Selon une étude de cohorte suédoise, une consommation plus élevée de certains produits laitiers riches en matières grasses, en particulier les fromages et la crème, pourrait être associée à une diminution du risque de démence.
Quels sont les liens entre la consommation de produits laitiers et le risque à long terme de démence ? Une équipe de recherche suédoise examine cette question dans le cadre d’une grande étude prospective de cohorte initiée en 1991. Concrètement, plus de 27 000 adultes (de 58 ans de moyenne d’âge à l’inclusion) ont été suivis pendant une durée médiane de 25 ans, au cours de laquelle 3 208 cas de démence ont été enregistrés. Les auteurs ont étudié les associations entre le risque d’apparition d’une démence et la consommation de produits laitiers, en distinguant les produits laitiers riches et pauvres en matières grasses. Les seuils de matières grasses utilisés pour différencier les produits laitiers de chaque catégorie étaient les suivants :
- 2,5 % pour le lait et les laits fermentés,
- 20 % pour les fromages,
- et 30 % pour la crème.
Les résultats montrent que les participants ayant la consommation la plus élevée (≥ 50 g/j) de fromages à haute teneur en matières grasses (> 20 %) présentent une réduction significative du risque de développer une démence, quelle que soit sa cause, comparativement aux plus faibles consommateurs (< 15 g/j) (Rapport de risque ou Hazard Ratio HR = 0,87 ; IC95% = [0.78 ; 0.97]). Si l’on s’intéresse plus spécifiquement au risque de démence vasculaire (perte de la fonction cognitive due à la destruction du tissu cérébral, souvent liée à un accident vasculaire cérébral), ces mêmes forts consommateurs de fromages riches en matières grasses présentent un risque diminué de 29 %. Concernant la maladie d’Alzheimer, l’augmentation de la consommation de fromages riches en matières grasses est également associée à une réduction du risque, mais uniquement dans la sous-catégorie des participants non porteurs de l’allèle APOE-ε4[1] : HR = 0,87 ; IC95% = [0.76 ; 0.99].

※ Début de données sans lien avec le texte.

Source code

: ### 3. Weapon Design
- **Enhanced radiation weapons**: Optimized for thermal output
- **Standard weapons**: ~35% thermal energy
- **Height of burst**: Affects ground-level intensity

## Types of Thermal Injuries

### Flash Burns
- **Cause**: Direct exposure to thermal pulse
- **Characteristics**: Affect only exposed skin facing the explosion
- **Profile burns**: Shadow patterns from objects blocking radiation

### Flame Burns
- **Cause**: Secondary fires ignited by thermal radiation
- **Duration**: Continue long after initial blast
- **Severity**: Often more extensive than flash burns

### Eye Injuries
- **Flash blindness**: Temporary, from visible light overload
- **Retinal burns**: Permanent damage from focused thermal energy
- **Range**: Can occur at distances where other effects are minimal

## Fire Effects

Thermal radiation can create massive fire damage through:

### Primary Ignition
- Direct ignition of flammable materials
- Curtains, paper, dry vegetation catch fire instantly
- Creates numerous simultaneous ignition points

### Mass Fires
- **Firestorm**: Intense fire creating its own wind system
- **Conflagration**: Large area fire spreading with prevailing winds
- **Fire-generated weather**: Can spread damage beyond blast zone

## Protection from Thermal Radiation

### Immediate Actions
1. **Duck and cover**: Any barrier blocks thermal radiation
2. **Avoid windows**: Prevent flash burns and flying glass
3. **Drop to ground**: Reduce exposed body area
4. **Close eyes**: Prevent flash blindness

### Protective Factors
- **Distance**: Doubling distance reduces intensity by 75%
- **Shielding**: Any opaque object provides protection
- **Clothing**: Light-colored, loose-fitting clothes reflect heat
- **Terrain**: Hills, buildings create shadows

Les chercheurs ont également mis en évidence des liens entre la consommation de crème à haute teneur en matières grasses (> 30 %) et le risque de démence : les participants ayant une consommation supérieure ou égale à 20 g/j présentent un risque de démence toutes causes confondues diminué de 16 %, comparativement aux non-consommateurs. L’augmentation de la consommation de crème riche en matières grasses est particulièrement associée à la diminution du risque de démence vasculaire, ainsi que de maladie d’Alzheimer.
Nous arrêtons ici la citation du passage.